The Road To The Second Million


How To Make A Fantastic Second Income From Your Photography

High quality ebook paying high commission of 60 percent per sale. Comprehensive affiliate support offered with all tools supplied for you to copy and paste and start selling fast. Niche untapped market , full of buyers and tons of traffic per week!
How To Make A Fantastic Second Income From Your Photography


Second Chance Romance – How To Win Your Ex Back

Now Paying 100% Commission. Check Out http://second-chance-romance.com/affiliates.html For Details. Top Affiliate Converts At Over 4% & Makes Over $15k A Month! This Is The Best Converting “Get Your Ex Back” Product And I Have The Proof To Back It Up!
Second Chance Romance – How To Win Your Ex Back


New: Seven Second Memory – Expert Affiliate Marketers – Split Testing

Earn 75% On Each Sale. $24.92 For You Per Sale. Experienced affiliate program managers.

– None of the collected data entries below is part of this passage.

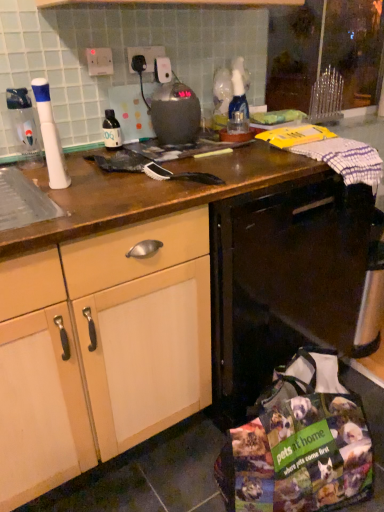
Question: Could metallic gray kettle at center be considered to be inside white plastic toothbrush at left?

Choices:
 (A) yes
 (B) no

Answer: (B)

Question: Is white plastic toothbrush at left placed right next to metallic gray kettle at center?

Choices:
 (A) no
 (B) yes

Answer: (A)

Question: Can you confirm if white plastic toothbrush at left is shorter than metallic gray kettle at center?

Choices:
 (A) no
 (B) yes

Answer: (A)

Question: From a real-world perspective, is white plastic toothbrush at left positioned over metallic gray kettle at center based on gravity?

Choices:
 (A) yes
 (B) no

Answer: (A)

Question: Can you confirm if white plastic toothbrush at left is bigger than metallic gray kettle at center?

Choices:
 (A) no
 (B) yes

Answer: (A)

Question: Is point (246, 306) positioned closer to the camera than point (33, 92)?

Choices:
 (A) closer
 (B) farther

Answer: (B)

Question: From the image's perspective, is black glossy dishwasher at center positioned above or below white plastic toothbrush at left?

Choices:
 (A) above
 (B) below

Answer: (B)

Question: In terms of height, does black glossy dishwasher at center look taller or shorter compared to white plastic toothbrush at left?

Choices:
 (A) tall
 (B) short

Answer: (A)

Question: Based on their positions, is black glossy dishwasher at center located to the left or right of white plastic toothbrush at left?

Choices:
 (A) right
 (B) left

Answer: (A)

Question: Is point (274, 245) positioned closer to the camera than point (112, 121)?

Choices:
 (A) closer
 (B) farther

Answer: (A)

Question: In terms of size, does black glossy dishwasher at center appear bigger or smaller than matte black bottle at center, acting as the 1th bottle starting from the right?

Choices:
 (A) small
 (B) big

Answer: (B)

Question: In terms of height, does black glossy dishwasher at center look taller or shorter compared to matte black bottle at center, arranged as the 1th bottle when viewed from the back?

Choices:
 (A) tall
 (B) short

Answer: (A)

Question: Would you say black glossy dishwasher at center is inside or outside matte black bottle at center, acting as the 1th bottle starting from the right?

Choices:
 (A) inside
 (B) outside

Answer: (B)

Question: Considering the positions of transparent plastic bottle at left, the 1th bottle positioned from the left, and metallic gray kettle at center in the image, is transparent plastic bottle at left, the 1th bottle positioned from the left, taller or shorter than metallic gray kettle at center?

Choices:
 (A) tall
 (B) short

Answer: (A)

Question: From a real-world perspective, relative to metallic gray kettle at center, is transparent plastic bottle at left, which is the 1th bottle from front to back, vertically above or below?

Choices:
 (A) below
 (B) above

Answer: (A)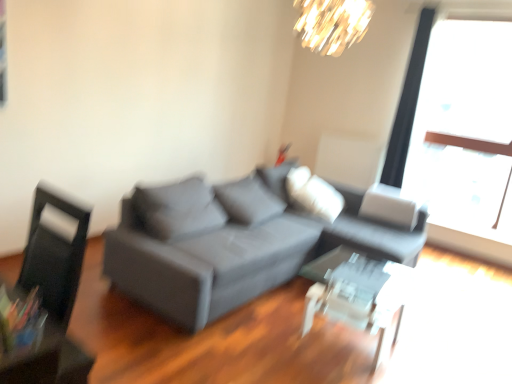
Question: Is transparent glass table at center to the left of shiny gold chandelier at upper center from the viewer's perspective?

Choices:
 (A) no
 (B) yes

Answer: (A)

Question: Considering the relative sizes of transparent glass table at center and shiny gold chandelier at upper center in the image provided, is transparent glass table at center thinner than shiny gold chandelier at upper center?

Choices:
 (A) no
 (B) yes

Answer: (A)

Question: Is there a large distance between transparent glass table at center and shiny gold chandelier at upper center?

Choices:
 (A) no
 (B) yes

Answer: (B)

Question: From the image's perspective, would you say transparent glass table at center is shown under shiny gold chandelier at upper center?

Choices:
 (A) no
 (B) yes

Answer: (B)

Question: Are transparent glass table at center and shiny gold chandelier at upper center making contact?

Choices:
 (A) yes
 (B) no

Answer: (B)

Question: Can you confirm if transparent glass table at center is shorter than shiny gold chandelier at upper center?

Choices:
 (A) yes
 (B) no

Answer: (B)

Question: Considering the relative sizes of transparent glass table at center and black leather swivel chair at left in the image provided, is transparent glass table at center smaller than black leather swivel chair at left?

Choices:
 (A) no
 (B) yes

Answer: (A)

Question: Does transparent glass table at center have a lesser height compared to black leather swivel chair at left?

Choices:
 (A) yes
 (B) no

Answer: (A)

Question: From a real-world perspective, is transparent glass table at center over black leather swivel chair at left?

Choices:
 (A) no
 (B) yes

Answer: (A)

Question: Does transparent glass table at center appear on the right side of black leather swivel chair at left?

Choices:
 (A) no
 (B) yes

Answer: (B)

Question: Is there a large distance between transparent glass table at center and black leather swivel chair at left?

Choices:
 (A) yes
 (B) no

Answer: (A)

Question: Is transparent glass table at center positioned before black leather swivel chair at left?

Choices:
 (A) no
 (B) yes

Answer: (A)

Question: Can you confirm if black leather swivel chair at left is bigger than matte gray couch at center?

Choices:
 (A) no
 (B) yes

Answer: (A)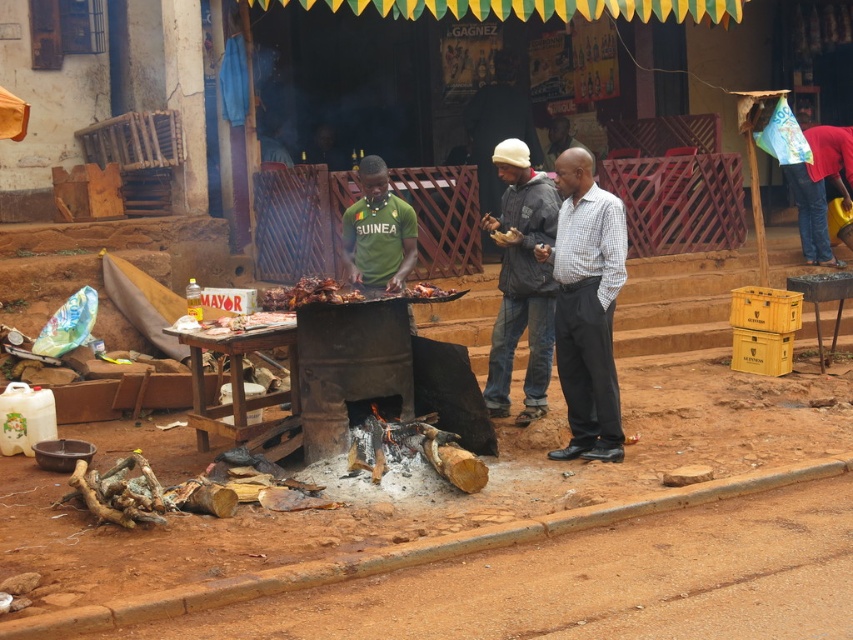
Is green matte shirt at center above brown crispy meat at center?

Correct, green matte shirt at center is located above brown crispy meat at center.

Which is behind, point (350, 241) or point (358, 298)?

Positioned behind is point (350, 241).

You are a GUI agent. You are given a task and a screenshot of the screen. Output one action in this format:
    pyautogui.click(x=<x>, y=<y>)
    Task: Click on the green matte shirt at center
    This screenshot has height=640, width=853.
    Given the screenshot: What is the action you would take?
    pyautogui.click(x=378, y=232)

Based on the photo, is white checkered shirt at center shorter than gray woolen jacket at center?

Yes.

I want to click on white checkered shirt at center, so click(585, 307).

The image size is (853, 640). I want to click on white checkered shirt at center, so click(585, 307).

Does point (514, 292) come behind point (347, 292)?

Yes, it is.

Based on the photo, which is more to the right, gray woolen jacket at center or brown crispy meat at center?

gray woolen jacket at center is more to the right.

Does point (482, 392) come closer to viewer compared to point (268, 300)?

That is False.

Where is `gray woolen jacket at center`? The image size is (853, 640). gray woolen jacket at center is located at coordinates (521, 282).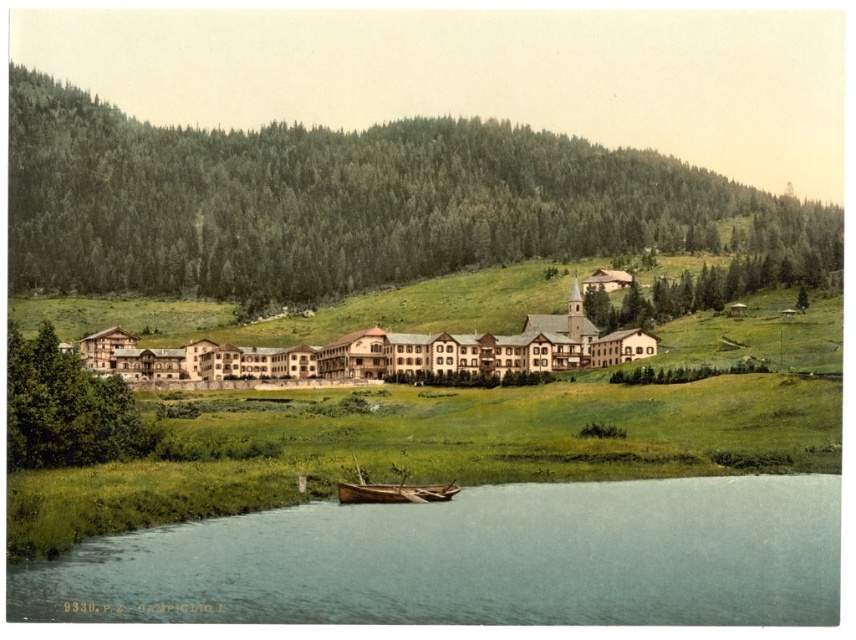
Question: Considering the real-world distances, which object is closest to the blue water at lower center?

Choices:
 (A) green textured trees at center
 (B) wooden boat at lower center
 (C) green leafy tree at left

Answer: (B)

Question: Can you confirm if beige stone hotel at center is thinner than green leafy tree at left?

Choices:
 (A) yes
 (B) no

Answer: (B)

Question: Is beige stone hotel at center smaller than green textured tree at upper right?

Choices:
 (A) no
 (B) yes

Answer: (B)

Question: Which of the following is the farthest from the observer?

Choices:
 (A) blue water at lower center
 (B) beige stone hotel at center
 (C) green textured tree at upper right
 (D) green textured trees at center

Answer: (D)

Question: Is the position of green textured trees at center less distant than that of green leafy tree at left?

Choices:
 (A) no
 (B) yes

Answer: (A)

Question: Which of the following is the farthest from the observer?

Choices:
 (A) (721, 268)
 (B) (603, 198)

Answer: (B)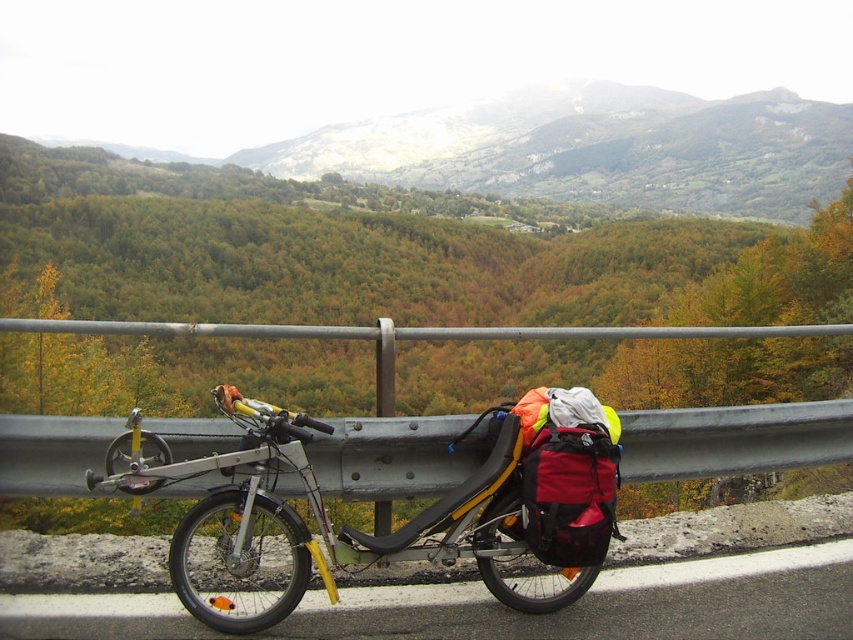
You are planning to take a short trip and need to choose between the silver metallic bicycle at center and the black rubber bicycle at lower center. Which one is bigger in size?

→ The silver metallic bicycle at center has a larger size compared to the black rubber bicycle at lower center, so the silver metallic bicycle at center is bigger in size.

You are standing at the roadside and want to secure your bicycle against the metallic gray guardrail at center. Given the guardrail is positioned at coordinates approximately 0.688 on the x and 0.862 on the y axis, can you estimate whether the guardrail is located closer to the center of the image or near the edges?

The metallic gray guardrail at center is located at coordinates approximately 0.688 on the x and 0.862 on the y axis, which places it closer to the center of the image rather than near the edges.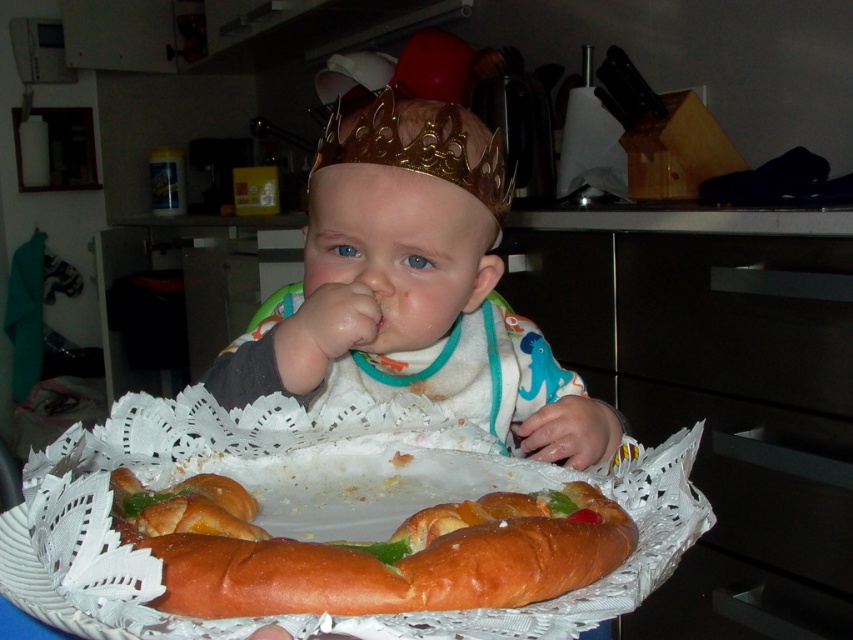
Question: Which point is closer to the camera?

Choices:
 (A) (495, 218)
 (B) (381, 324)
 (C) (514, 330)
 (D) (601, 525)

Answer: (D)

Question: Does gold metallic crown at center appear over pink smooth flesh at center?

Choices:
 (A) yes
 (B) no

Answer: (A)

Question: Which object is farther from the camera taking this photo?

Choices:
 (A) pink smooth flesh at center
 (B) gold metallic crown at center

Answer: (B)

Question: Which point is closer to the camera?

Choices:
 (A) gold metallic crown at center
 (B) gold shiny crown at center
 (C) gold crown at center
 (D) pink smooth flesh at center

Answer: (B)

Question: Is the position of gold shiny crown at center more distant than that of pink smooth flesh at center?

Choices:
 (A) yes
 (B) no

Answer: (B)

Question: Is the position of golden bread ring at center less distant than that of gold metallic crown at center?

Great new memory product with constant Split Testing for best conversion rate. Free affiliate resources available now. Please register on our site’s affiliate page.
New: Seven Second Memory – Expert Affiliate Marketers – Split Testing


Second Opinion Arthritis Treatment Kit – $48.50/sale

Newly released product from nationally known arthritis specialist. Website ranked #1 in Google for “Arthritis Treatment” and “Arthritis Relief.” Conversion rate increasing every day!